WHAT IS EXPECTED → Go through the entries below and print, exactly, the lines starting at the one with "bold; fill: #fff" and ending at the one with "547C150 555 139", keeping both ends and no others.

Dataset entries

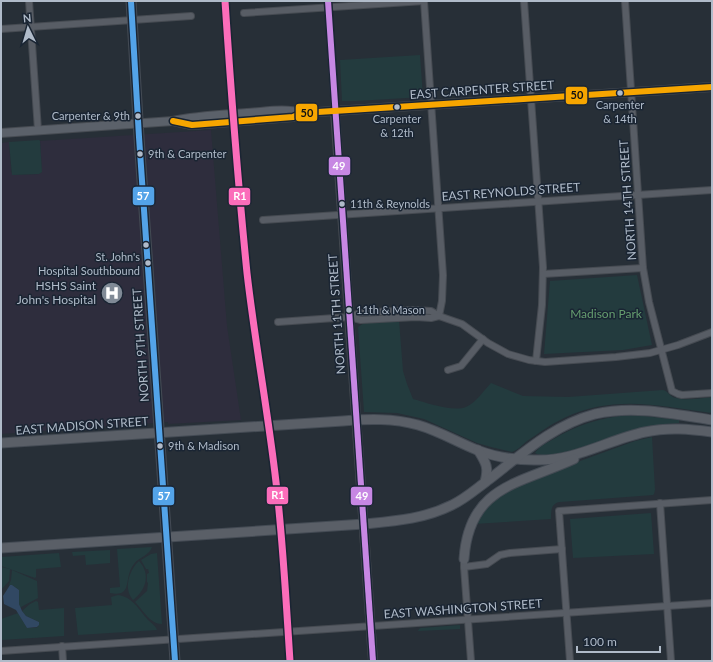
<svg xmlns="http://www.w3.org/2000/svg" width="713" height="662" font-family="Lato,sans-serif">
  <style>
    .medical { fill: #2e2d3d }
    .green { fill: #233b3e }
    .water { fill: #314863 }
    .lines { fill: none; stroke-linecap: round; stroke-linejoin: round }
    .street-casing { stroke: #464b52; stroke-width: 8 }
    .secondary-casing { stroke: #464b52; stroke-width: 10 }
    .primary-casing { stroke: #444b54; stroke-width: 11 }
    .street { stroke: #585d65; stroke-width: 6 }
    .secondary { stroke: #5b616a; stroke-width: 8 }
    .primary { stroke: #5a5f67; stroke-width: 9 }
    .bus-1-casing { stroke: #1a2533; stroke-width: 9 }
    .bus-2-casing { stroke: #1a2533; stroke-width: 9 }
    .bus-3-casing { stroke: #1a2533; stroke-width: 9 }
    .bus-1 { stroke: #53a3e8; stroke-width: 6 }
    .bus-2 { stroke: #c787e3; stroke-width: 6 }
    .bus-3 { stroke: #f7a600; stroke-width: 6 }
    .rail-1-casing { stroke: #1a2533; stroke-width: 10 }
    .rail-1 { stroke: #fb6dba; stroke-width: 7 }
    .bus-dot { fill: #b0bbc9; stroke: #1a2533; stroke-width: 1.5 }
    .labels { text-anchor: middle; stroke-width: 3; stroke-linejoin: round; paint-order: stroke }
    .bus-label { font-size: 11px; fill: #b0bbc9; stroke: #1a2533; text-anchor: start }
    .street-label { font-size: 12px; fill: #b0bbc9; stroke: #1a2533 }
    .poi-label { font-size: 12px; fill: #b0bbc9; stroke: #1a2533; text-anchor: end }
    .park-label { font-size: 12px; fill: #659d6f; stroke: #1a2533 }
    .line-badge { stroke: #1a2533; stroke-width: 1.5 }
    .badge-label { font-size: 11px; text-anchor: middle; font-weight: bold; fill: #fff }
    .pale-badge-label { font-size: 11px; text-anchor: middle; font-weight: bold; fill: #111 }
  </style>
  <rect width="100%" height="100%" fill="#272f37"/>
  <polygon class="medical" points="211,130 227,326 241,420 168,424 168,422 1,434 1,143 9,142 11,172 15,175 39,174 42,172 40,141"/>
  <g class="green">
    <polygon points="420,55 423,97 356,101 342,101 340,60"/>
    <polygon points="39,140 40,141 42,172 39,174 12,175 9,142"/>
    <polygon points="637,275 652,345 623,350 544,354 550,281"/>
    <path d="M399 320 403 371 407 384 413 399C427 403 453 412 466 407 476 403 484 390 491 383L523 396 568 397 663 390C668 391 670 397 676 398 687 401 701 398 712 397V413C660 406 614 394 564 418 551 424 539 433 527 441 523 444 518 450 512 452L491 447 477 443 424 419 397 413 364 412 358 327 364 323Z"/>
    <path d="M628 415 644 416 679 420V423C664 424 650 425 636 429 615 434 553 463 535 453 539 447 546 443 552 440 576 425 600 418 628 415Z"/>
    <path d="M652 437 655 490 654 494 653 495 560 502C551 503 551 511 551 519L474 524 497 496 528 480 635 441Z"/>
    <polygon points="651,513 654,554 573,558 570,519"/>
    <path d="M152 547C150 555 139 557 134 564 123 577 134 598 110 593V588L120 587 117 549Z"/>
    <polygon points="110,550 110,563 86,565 85,555 73,556 72,552"/>
    <polygon points="59,553 61,567 36,569 36,577 35,578 1,566 1,557"/>
    <path d="M157 553 162 624C150 624 143 610 135 602L147 591 148 583 147 582V574L149 573 148 569H146L141 560 151 554Z"/>
    <path d="M139 561C151 574 146 590 133 600 123 589 129 570 139 561Z"/>
    <polygon points="1,567 10,569 9,581 1,590"/>
    <polygon points="12,570 37,581 38,598 21,607 20,608 18,600 19,590 12,585 9,585 11,580"/>
    <path d="M118 595C133 597 139 610 148 620 152 624 155 625 157 630L78 635 75 608 112 605 111 597Z"/>
    <polygon points="36,601 38,602 39,610 64,608 64,636 1,640 1,619 18,613 27,628 34,628 38,627 39,622 26,616 22,611 30,604"/>
    <polygon points="460,625 460,629 418,631 419,629 421,628"/>
  </g>
  <polygon class="water" points="10,585 12,585 19,590 19,604 22,611 26,616 39,622 39,625 37,627 27,628 16,610 4,604 3,596"/>
  <g class="lines">
    <g class="street-casing">
      <g id="street">
        <polyline points="29,1 38,130"/>
        <polyline points="328,1 335,111"/>
        <polyline points="424,1 443,275 442,301 439,316"/>
        <polyline points="524,1 543,267 542,305 536,361"/>
        <polyline points="625,1 643,268 649,302 672,391 678,394 682,395 712,393"/>
        <polyline points="244,13 424,1"/>
        <polyline points="1,29 191,16"/>
        <polyline points="263,220 712,190"/>
        <polyline points="543,274 643,268"/>
        <polyline points="349,317 360,313 412,310 431,311 439,316 462,324 488,343 508,354 529,360 545,362 616,357 650,353 678,345 712,332"/>
        <polyline points="278,322 349,317 361,320 416,317 431,318 439,316"/>
        <polyline points="448,370 461,366 483,339"/>
        <polyline points="660,503 671,661"/>
        <polyline points="464,559 464,567 471,661"/>
        <polyline points="464,567 487,564 500,555 510,553 562,549"/>
        <polyline points="62,646 63,661"/>
        <polyline points="1,651 712,603"/>
        <polyline points="570,661 559,511 712,500"/>
      </g>
    </g>
    <g class="secondary-casing">
      <g id="secondary">
        <polyline points="335,111 373,661"/>
        <polyline points="173,121 192,125 293,117 302,113 712,87"/>
        <path d="M1 133 173 121C197 116 222 115 247 113 265 112 285 108 302 113"/>
      </g>
    </g>
    <g class="primary-casing">
      <g id="primary">
        <polyline points="131,1 139,137 175,661"/>
        <path d="M1 443 343 421C368 419 393 418 418 425 439 431 457 442 477 450 495 457 515 460 534 460 574 462 607 440 645 432 668 427 690 429 712 432"/>
        <path d="M478 450C486 463 489 467 485 482"/>
        <path d="M1 548 364 524C395 521 424 519 452 505 465 499 476 489 487 481 521 455 553 425 595 414 634 405 673 414 712 420"/>
        <path d="M464 559C469 485 520 484 574 459"/>
      </g>
    </g>
    <use href="#street" class="street"/>
    <use href="#secondary" class="secondary"/>
    <use href="#primary" class="primary"/>
    <g class="bus-1-casing">
      <polyline id="bus-1" points="131,1 139,137 175,661"/>
    </g>
    <g class="bus-2-casing">
      <polyline id="bus-2" points="328,1 373,661"/>
    </g>
    <g class="bus-3-casing">
      <polyline id="bus-3" points="173,121 192,125 293,117 302,113 712,87"/>
    </g>
    <use href="#bus-1" class="bus-1"/>
    <use href="#bus-2" class="bus-2"/>
    <use href="#bus-3" class="bus-3"/>
    <g class="rail-1-casing">
      <path id="rail-1" d="M225 1C231 92 238 183 247 273 255 343 268 412 276 482 283 541 286 601 290 661"/>
    </g>
    <use href="#rail-1" class="rail-1"/>
  </g>
  <defs>
    <g id="hospital-disc" transform="scale(1.15)"><circle r="9.5" fill="#808a96" stroke="#1a2533"/><path d="M-5-5h3v3.5h4V-5h3V5h-3V1.5h-4V5h-3Z" fill="#fff"/></g>
  </defs>
  <g fill-rule="evenodd">
    <use href="#hospital-disc" x="112" y="293"/>
  </g>
  <g class="bus-dot">
    <circle cx="620" cy="93" r="3.5"/>
    <circle cx="397" cy="107" r="3.5"/>
    <circle cx="138" cy="116" r="3.5"/>
    <circle cx="140" cy="154" r="3.5"/>
    <circle cx="342" cy="204" r="3.5"/>
    <circle cx="146" cy="245" r="3.5"/>
    <circle cx="148" cy="263" r="3.5"/>
    <circle cx="349" cy="310" r="3.5"/>
    <circle cx="160" cy="446" r="3.5"/>
  </g>
  <g class="labels">
    <g class="bus-label">
      <text x="620" y="109" text-anchor="middle">Carpenter<tspan x="620" dy="14">&amp; 14th</tspan></text>
      <text x="130" y="120" text-anchor="end">Carpenter &amp; 9th</text>
      <text x="397" y="123" text-anchor="middle">Carpenter<tspan x="397" dy="14">&amp; 12th</tspan></text>
      <text x="148" y="158">9th &amp; Carpenter</text>
      <text x="350" y="208">11th &amp; Reynolds</text>
      <text x="140" y="261" text-anchor="end">St. John's<tspan x="140" dy="14">Hospital Southbound</tspan></text>
      <text x="356" y="314">11th &amp; Mason</text>
      <text x="168" y="450">9th &amp; Madison</text>
    </g>
    <g class="street-label">
      <text transform="translate(482 90) rotate(-4)" y="4">EAST CARPENTER STREET</text>
      <text transform="translate(511 192) rotate(-4)" y="4">EAST REYNOLDS STREET</text>
      <text transform="translate(628 200) rotate(-94)" y="4">NORTH 14TH STREET</text>
      <text transform="translate(337 314) rotate(-94)" y="4">NORTH 11TH STREET</text>
      <text transform="translate(141 345) rotate(-94)" y="4">NORTH 9TH STREET</text>
      <text transform="translate(82 426) rotate(-4)" y="4">EAST MADISON STREET</text>
      <text transform="translate(463 609) rotate(-4)" y="4">EAST WASHINGTON STREET</text>
    </g>
    <g class="poi-label">
      <text x="96" y="290">HSHS Saint<tspan x="96" dy="14">John's Hospital</tspan></text>
    </g>
    <g class="park-label">
      <text x="606" y="318">Madison Park</text>
    </g>
  </g>
  <g class="line-badge">
    <rect x="565" y="86" width="23" height="19" rx="4" fill="#f7a600"/>
    <rect x="295" y="103" width="23" height="19" rx="4" fill="#f7a600"/>
    <rect x="328" y="156" width="23" height="20" rx="4" fill="#c787e3"/>
    <rect x="132" y="186" width="23" height="20" rx="4" fill="#53a3e8"/>
    <rect x="228" y="187" width="23" height="19" rx="4" fill="#fb6dba"/>
    <rect x="266" y="486" width="23" height="19" rx="4" fill="#fb6dba"/>
    <rect x="350" y="486" width="23" height="20" rx="4" fill="#c787e3"/>
    <rect x="152" y="486" width="23" height="20" rx="4" fill="#53a3e8"/>
  </g>
  <g class="badge-label">
    <text x="339" y="170">49</text>
    <text x="143" y="200">57</text>
    <text x="240" y="200">R1</text>
    <text x="278" y="499">R1</text>
    <text x="362" y="500">49</text>
    <text x="164" y="500">57</text>
  </g>
  <g class="pale-badge-label">
    <text x="577" y="99">50</text>
    <text x="307" y="117">50</text>
  </g>
  <rect width="713" height="662" fill="none" stroke="#b0bbc9" stroke-width="4"/>
  <g transform="translate(28 28) rotate(355)" stroke="#1a2533" stroke-width="3" paint-order="stroke">
  <path d="M0-3L7 15L0 10L-7 15Z" fill="#b0bbc9"/>
  <text y="-6" font-size="11" font-weight="bold" text-anchor="middle" fill="#b0bbc9">N</text>
  </g>
  <path d="M577 646v6h83v-6" fill="none" stroke="#b0bbc9" stroke-width="2"/>
  <text x="583" y="646" font-size="12" fill="#b0bbc9" stroke="#1a2533" stroke-width="3" paint-order="stroke">100 m</text>
</svg>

ANSWER AREA →
    .badge-label { font-size: 11px; text-anchor: middle; font-weight: bold; fill: #fff }
    .pale-badge-label { font-size: 11px; text-anchor: middle; font-weight: bold; fill: #111 }
  </style>
  <rect width="100%" height="100%" fill="#272f37"/>
  <polygon class="medical" points="211,130 227,326 241,420 168,424 168,422 1,434 1,143 9,142 11,172 15,175 39,174 42,172 40,141"/>
  <g class="green">
    <polygon points="420,55 423,97 356,101 342,101 340,60"/>
    <polygon points="39,140 40,141 42,172 39,174 12,175 9,142"/>
    <polygon points="637,275 652,345 623,350 544,354 550,281"/>
    <path d="M399 320 403 371 407 384 413 399C427 403 453 412 466 407 476 403 484 390 491 383L523 396 568 397 663 390C668 391 670 397 676 398 687 401 701 398 712 397V413C660 406 614 394 564 418 551 424 539 433 527 441 523 444 518 450 512 452L491 447 477 443 424 419 397 413 364 412 358 327 364 323Z"/>
    <path d="M628 415 644 416 679 420V423C664 424 650 425 636 429 615 434 553 463 535 453 539 447 546 443 552 440 576 425 600 418 628 415Z"/>
    <path d="M652 437 655 490 654 494 653 495 560 502C551 503 551 511 551 519L474 524 497 496 528 480 635 441Z"/>
    <polygon points="651,513 654,554 573,558 570,519"/>
    <path d="M152 547C150 555 139 557 134 564 123 577 134 598 110 593V588L120 587 117 549Z"/>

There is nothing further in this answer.